ВЫПОЛНИТЕ ЗАДАНИЯ =>
(a) Выпишите все даты, которые упоминаются в исходном тексте о Николае Варжанском.
(b) Соответствуют ли исходному тексту о Николае Варжанском следующие утверждения? (i) Николай Варжанский был похоронен за оградой Калитниковского кладбища. (ii) Протоиерей Неофит Любимов был арестован 17 сентября. (iii) Сегодня точно известно, где находятся могилы. На каждое ответьте «да» или «нет» и приведите решающие слова текста в точной цитате.

ИСХОДНЫЙ ТЕКСТ =>

Невзгоды были в семье Вашего дорогого родителя, они касались и Вас, и Вы были дороги для своих родителей. Тяжело и мне переносить невзгоду моей дочери и своего сына (зятя). Покорнейше прошу принять участие в моем горе: благоволите отпустить моего зятя от всяких преследований и от тюрьмы или же отдать его мне на поруки. <…> Он проповедник Слова Божия – миссионер, и только…»[3].
19 сентября 1918 года московский епархиальный миссионер Николай Варжанский был расстрелян и похоронен за оградой Калитниковского кладбища в Москве. За два дня до этого, 17 сентября, там же был расстрелян и протоиерей Неофит Любимов, арестованный 21 июля сразу после панихиды[4] по «убиенном новопреставленном бывшем царе Николае», отслуженной им при большом стечении народа в храме святителя Спиридона на ул. Спиридоньевка в центре Москвы, где он последние годы своей жизни был настоятелем. В своем предсмертном письме мученик Николай называет тестя «Дедушкой» и об аресте его, вероятно, не знает.
Некоторое время семья приходила поклониться дорогим могилам, но позже их сравняли с землей, закатали под асфальт, и ныне местонахождение их точно установить не удается.
Последнее письмо мученика Николая Варжанского жене и детям
«+ Господи, благослови!

ПРЕДОСТАВЛЕННЫЕ ЗАПИСИ =>
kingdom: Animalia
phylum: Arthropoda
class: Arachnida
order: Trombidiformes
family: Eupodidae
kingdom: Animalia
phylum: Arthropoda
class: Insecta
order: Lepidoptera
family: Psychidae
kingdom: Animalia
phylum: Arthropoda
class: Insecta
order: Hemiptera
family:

...

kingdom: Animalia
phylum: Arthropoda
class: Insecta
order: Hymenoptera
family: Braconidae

ОТВЕТЫ К ЗАДАНИЯМ =>
(a) 19 сентября 1918 года; 17 сентября; 21 июля.

(b)
(i) Да: «был расстрелян и похоронен за оградой Калитниковского кладбища в Москве».
(ii) Нет: «арестованный 21 июля сразу после панихиды».
(iii) Нет: «ныне местонахождение их точно установить не удается».